Under pressure from consumer nations hard-hit by the rally, OPEC kingpin Saudi Arabia said Friday it agreed to boost output by 300,000 barrels per day to loosen up the market and make up for declines in other OPEC nations.
The announcement came as US President George W. Bush visited Riyadh for the second time this year to appeal for more supply to ease pressure on the US economy already slowed by a housing slump and credit crisis. US crude gained $1.87 to $125.99 a barrel by 1700 GMT after touching a peak of $127.82 earlier in the day. London Brent rose $2.07 to $124.70.
Oil prices have risen six-fold since 2002 and doubled since last year as rising demand from China and other developing nations cinched spare production capacity. Goldman Sachs raised its forecast for average oil prices for the second half of 2008 to $141 a barrel from $107 because of tight inventories -- a prediction that would require a rapid run-up in current prices to come true.
"I would say the bigger story today is that Goldman upped their target on average oil prices for the back half of the year," said David Katz of Matrix Asset Advisors. Goldman earlier this month predicted that oil prices could scale $200 within the next two years. OPEC's smallest producer, Ecuador, said on Friday that members should consider raising output because record prices are hurting the poor. "I think OPEC has to deal with this issue, because this is hitting all the poorest countries that are oil importers," Ecuador's president, Rafael Correa, told Reuters in the Peruvian capital, Lima.
The Organization of the Petroleum Exporting Countries (OPEC) had previously rebuffed calls for more supply during oil's recent climb.

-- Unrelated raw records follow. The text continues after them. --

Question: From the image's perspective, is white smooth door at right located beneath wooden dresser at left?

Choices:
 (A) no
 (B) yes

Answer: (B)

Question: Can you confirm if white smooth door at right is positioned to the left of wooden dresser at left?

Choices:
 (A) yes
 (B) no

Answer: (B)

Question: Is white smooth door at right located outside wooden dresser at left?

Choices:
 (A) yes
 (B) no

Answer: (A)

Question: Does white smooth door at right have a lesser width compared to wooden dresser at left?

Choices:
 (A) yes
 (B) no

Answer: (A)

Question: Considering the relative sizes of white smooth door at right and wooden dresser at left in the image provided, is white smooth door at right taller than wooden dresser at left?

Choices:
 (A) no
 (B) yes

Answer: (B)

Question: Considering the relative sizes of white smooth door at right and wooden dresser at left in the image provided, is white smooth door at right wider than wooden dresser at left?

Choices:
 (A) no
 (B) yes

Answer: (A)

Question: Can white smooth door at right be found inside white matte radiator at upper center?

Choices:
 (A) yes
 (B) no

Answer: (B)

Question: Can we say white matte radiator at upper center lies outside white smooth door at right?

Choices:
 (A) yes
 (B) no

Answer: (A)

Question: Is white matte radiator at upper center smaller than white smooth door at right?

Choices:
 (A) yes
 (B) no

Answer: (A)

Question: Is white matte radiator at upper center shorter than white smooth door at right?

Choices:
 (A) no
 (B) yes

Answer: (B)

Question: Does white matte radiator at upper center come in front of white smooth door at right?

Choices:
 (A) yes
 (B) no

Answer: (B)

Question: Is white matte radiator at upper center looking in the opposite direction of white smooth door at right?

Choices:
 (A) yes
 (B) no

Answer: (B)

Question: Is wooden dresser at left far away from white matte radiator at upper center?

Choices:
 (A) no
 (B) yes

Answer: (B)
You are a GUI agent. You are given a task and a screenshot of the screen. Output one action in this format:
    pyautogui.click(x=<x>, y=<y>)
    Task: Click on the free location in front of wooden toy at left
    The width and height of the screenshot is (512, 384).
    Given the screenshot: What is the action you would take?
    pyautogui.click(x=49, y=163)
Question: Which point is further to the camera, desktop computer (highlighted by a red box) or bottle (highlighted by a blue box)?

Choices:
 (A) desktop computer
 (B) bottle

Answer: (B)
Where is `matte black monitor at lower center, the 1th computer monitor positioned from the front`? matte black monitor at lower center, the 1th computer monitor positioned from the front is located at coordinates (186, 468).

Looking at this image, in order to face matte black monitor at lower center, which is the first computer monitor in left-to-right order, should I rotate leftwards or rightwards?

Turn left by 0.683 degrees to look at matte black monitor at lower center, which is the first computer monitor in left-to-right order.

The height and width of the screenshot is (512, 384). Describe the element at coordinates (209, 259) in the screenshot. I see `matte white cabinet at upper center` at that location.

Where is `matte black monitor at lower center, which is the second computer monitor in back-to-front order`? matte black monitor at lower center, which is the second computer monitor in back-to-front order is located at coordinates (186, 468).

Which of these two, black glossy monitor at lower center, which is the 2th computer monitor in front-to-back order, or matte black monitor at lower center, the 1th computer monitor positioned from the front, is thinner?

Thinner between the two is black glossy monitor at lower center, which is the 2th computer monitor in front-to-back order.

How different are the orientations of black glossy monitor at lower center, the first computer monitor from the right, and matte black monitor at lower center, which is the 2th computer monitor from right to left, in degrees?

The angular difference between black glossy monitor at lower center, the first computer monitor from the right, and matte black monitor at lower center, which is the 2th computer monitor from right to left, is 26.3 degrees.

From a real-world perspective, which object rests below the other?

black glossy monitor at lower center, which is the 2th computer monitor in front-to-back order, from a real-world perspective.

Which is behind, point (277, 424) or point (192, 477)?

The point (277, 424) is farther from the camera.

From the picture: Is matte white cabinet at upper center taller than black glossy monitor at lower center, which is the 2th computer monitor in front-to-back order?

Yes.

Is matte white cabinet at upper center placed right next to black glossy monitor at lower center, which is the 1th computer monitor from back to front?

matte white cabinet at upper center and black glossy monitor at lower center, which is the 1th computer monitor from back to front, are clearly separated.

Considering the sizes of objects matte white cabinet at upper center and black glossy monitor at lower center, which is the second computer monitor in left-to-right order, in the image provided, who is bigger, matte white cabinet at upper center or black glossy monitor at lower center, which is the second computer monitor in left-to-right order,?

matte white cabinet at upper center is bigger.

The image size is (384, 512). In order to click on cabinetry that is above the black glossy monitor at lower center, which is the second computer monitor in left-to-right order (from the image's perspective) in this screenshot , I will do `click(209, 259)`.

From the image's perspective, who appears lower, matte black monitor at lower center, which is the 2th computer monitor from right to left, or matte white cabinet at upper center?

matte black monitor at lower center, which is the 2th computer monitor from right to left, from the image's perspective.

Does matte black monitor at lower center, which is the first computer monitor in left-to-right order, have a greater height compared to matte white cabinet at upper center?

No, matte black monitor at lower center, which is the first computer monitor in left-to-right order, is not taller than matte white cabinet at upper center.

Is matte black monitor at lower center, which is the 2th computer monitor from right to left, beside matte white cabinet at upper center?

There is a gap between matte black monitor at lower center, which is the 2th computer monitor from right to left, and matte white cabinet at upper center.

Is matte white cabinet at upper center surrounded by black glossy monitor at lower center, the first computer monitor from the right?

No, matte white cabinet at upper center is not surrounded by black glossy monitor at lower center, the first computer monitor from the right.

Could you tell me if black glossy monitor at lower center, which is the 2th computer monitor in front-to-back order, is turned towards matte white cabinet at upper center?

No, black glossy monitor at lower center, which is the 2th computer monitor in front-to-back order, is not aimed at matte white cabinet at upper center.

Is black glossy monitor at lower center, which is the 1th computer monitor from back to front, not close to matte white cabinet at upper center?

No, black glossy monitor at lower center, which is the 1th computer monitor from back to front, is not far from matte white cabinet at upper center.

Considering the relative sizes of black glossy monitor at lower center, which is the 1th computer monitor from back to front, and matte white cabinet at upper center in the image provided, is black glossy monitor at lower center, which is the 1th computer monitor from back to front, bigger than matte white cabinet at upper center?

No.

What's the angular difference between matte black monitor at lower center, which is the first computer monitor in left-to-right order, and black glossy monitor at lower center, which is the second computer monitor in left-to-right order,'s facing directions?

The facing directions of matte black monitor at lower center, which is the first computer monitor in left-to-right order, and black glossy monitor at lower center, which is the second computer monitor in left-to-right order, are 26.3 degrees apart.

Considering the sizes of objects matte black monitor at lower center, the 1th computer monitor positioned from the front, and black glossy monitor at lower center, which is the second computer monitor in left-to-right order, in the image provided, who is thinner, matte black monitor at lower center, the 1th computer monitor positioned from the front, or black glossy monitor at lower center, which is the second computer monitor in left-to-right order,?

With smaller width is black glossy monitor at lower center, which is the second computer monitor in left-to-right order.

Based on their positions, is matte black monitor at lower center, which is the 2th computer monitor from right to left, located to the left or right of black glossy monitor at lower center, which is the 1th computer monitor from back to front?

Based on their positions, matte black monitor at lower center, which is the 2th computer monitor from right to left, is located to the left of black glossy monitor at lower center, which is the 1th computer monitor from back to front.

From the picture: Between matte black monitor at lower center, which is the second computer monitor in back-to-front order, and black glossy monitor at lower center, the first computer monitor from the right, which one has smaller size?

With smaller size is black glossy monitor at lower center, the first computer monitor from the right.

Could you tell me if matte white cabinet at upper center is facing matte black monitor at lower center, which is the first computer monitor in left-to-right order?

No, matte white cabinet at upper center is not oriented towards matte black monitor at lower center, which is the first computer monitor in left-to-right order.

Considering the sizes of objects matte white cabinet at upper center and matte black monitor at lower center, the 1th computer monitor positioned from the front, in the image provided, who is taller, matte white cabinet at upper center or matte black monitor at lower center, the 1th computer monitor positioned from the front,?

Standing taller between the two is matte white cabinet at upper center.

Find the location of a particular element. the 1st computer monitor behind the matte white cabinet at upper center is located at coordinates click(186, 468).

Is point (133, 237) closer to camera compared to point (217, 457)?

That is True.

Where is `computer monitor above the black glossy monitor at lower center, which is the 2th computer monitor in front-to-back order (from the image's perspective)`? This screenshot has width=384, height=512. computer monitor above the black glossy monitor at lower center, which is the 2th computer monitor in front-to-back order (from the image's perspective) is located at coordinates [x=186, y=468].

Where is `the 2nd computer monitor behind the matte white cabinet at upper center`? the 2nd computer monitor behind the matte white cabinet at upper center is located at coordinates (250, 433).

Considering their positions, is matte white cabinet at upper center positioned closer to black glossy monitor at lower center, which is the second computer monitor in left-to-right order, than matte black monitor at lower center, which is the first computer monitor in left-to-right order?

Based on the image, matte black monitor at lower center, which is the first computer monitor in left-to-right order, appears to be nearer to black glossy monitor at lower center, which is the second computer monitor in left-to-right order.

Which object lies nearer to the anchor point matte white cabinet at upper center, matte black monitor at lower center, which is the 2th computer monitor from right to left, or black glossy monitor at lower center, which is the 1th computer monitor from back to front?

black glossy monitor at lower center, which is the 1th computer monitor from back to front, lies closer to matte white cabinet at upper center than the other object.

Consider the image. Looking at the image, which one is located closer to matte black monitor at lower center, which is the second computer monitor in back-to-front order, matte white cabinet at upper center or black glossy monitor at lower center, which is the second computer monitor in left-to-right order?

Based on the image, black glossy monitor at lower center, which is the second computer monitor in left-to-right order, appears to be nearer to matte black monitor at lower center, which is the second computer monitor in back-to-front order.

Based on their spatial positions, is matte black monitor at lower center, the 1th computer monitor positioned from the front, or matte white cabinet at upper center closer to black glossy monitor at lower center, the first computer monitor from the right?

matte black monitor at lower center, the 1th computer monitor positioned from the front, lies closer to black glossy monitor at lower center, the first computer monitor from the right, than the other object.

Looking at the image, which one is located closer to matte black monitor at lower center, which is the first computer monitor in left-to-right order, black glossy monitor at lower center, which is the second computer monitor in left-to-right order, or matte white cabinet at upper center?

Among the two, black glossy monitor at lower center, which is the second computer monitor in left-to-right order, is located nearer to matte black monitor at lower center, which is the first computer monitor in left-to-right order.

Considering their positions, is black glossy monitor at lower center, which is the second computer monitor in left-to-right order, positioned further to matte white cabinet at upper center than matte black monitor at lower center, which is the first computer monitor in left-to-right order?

DIESEL CRUNCH Diesel has taken center stage in the world energy crunch as tight power supplies in China, South Africa, Chile, Argentina, and parts of the Middle East triggered a boom in demand for middle distillates for electric generators. Chinese demand for imported diesel is expected to rise even further in June after this week's deadly earthquake disrupted gas supplies to major cities and as companies built stockpiles ahead of the summer Olympics.
"People are looking at diesel. The situation is worse since the earthquake on Monday in China," said Robert Laughlin, oil analyst at MF Global. The boom in diesel consumption added to already-robust demand from the European vehicle fleet, thinning inventories on both sides of the Atlantic. Weakness in the US dollar encouraged oil's gains Friday, analysts said.